I see a tutorial where they use reference images of a head (photograph) in front and side view. In Blender they go in orthograpic view with the reference images as background and start to model.
I wonder if that doesn’t give a big distortion. Shouldn’t we set the focal length the same as the reference images are? I tried it once with my daughters head and she got then a very tall forehead in Blender.
Orthographic views are a theoretical distortion free views; so the only distortion would come from your reference image. To reduce distortion in your reference image, you’ll want to take a picture of something with a long focal length, such as 100mm or more.
So if you took a picture of your daughter with your cellphone for example, that would create distortion due to the short focal length.
What if I give the view exactly the same “distortion” as the reference image: If the reference image had a 35mm (focal view) and I set my camera in Blender also on 35mm focal view. Should that not solve the issue? I would expect that there wil be a problem when you use photographs as reference (which have ofcourse a lens and therefore a focal view) and you use then orthographic view.

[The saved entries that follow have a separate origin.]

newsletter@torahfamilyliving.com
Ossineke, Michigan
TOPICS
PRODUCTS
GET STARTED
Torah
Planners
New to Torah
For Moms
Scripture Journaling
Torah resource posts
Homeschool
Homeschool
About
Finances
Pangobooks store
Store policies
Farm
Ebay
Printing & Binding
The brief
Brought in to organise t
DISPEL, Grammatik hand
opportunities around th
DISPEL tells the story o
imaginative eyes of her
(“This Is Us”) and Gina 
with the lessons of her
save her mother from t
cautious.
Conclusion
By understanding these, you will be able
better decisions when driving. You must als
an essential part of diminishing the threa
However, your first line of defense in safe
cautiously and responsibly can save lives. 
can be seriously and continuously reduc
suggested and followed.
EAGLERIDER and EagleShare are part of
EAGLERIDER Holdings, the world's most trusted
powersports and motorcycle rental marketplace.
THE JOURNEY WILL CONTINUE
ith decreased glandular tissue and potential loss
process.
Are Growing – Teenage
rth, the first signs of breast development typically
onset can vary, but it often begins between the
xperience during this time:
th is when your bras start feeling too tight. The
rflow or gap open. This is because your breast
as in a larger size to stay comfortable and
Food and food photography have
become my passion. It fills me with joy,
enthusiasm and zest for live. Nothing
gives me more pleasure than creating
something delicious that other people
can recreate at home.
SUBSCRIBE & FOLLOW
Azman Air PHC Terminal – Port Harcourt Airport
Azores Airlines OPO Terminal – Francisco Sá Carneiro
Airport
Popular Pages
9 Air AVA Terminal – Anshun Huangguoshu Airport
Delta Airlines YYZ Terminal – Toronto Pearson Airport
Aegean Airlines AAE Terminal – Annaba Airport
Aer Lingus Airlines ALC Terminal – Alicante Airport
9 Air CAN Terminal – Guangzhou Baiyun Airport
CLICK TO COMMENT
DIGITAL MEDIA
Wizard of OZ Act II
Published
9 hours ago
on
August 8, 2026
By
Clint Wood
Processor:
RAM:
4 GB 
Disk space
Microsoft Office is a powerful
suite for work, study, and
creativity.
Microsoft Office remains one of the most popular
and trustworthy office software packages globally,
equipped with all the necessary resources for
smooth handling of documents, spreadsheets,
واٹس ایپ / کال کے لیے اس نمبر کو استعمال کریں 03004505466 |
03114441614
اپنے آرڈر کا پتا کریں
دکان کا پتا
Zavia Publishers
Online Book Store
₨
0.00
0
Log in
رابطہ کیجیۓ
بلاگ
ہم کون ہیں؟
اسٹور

Same distance, same focal lenght, same angle, is what I expect to work, and find it strange I see a tutorial on blender cloud not doing it like that. Or?
You could go through all of this effort, of course, however you will invariably find reference that you won’t know the camera info for. So at a certain point you’ll need to rely less on following the reference exactly, and use it as a guide. This is where your skills as an artist come in, and the more you practice the easier it will be.
So in the end it’s better to work on your understanding of proportion, and scale, instead of fiddling with cameras inside of Blender. I still have a difficult time myself, but it’s really just practice practice practice.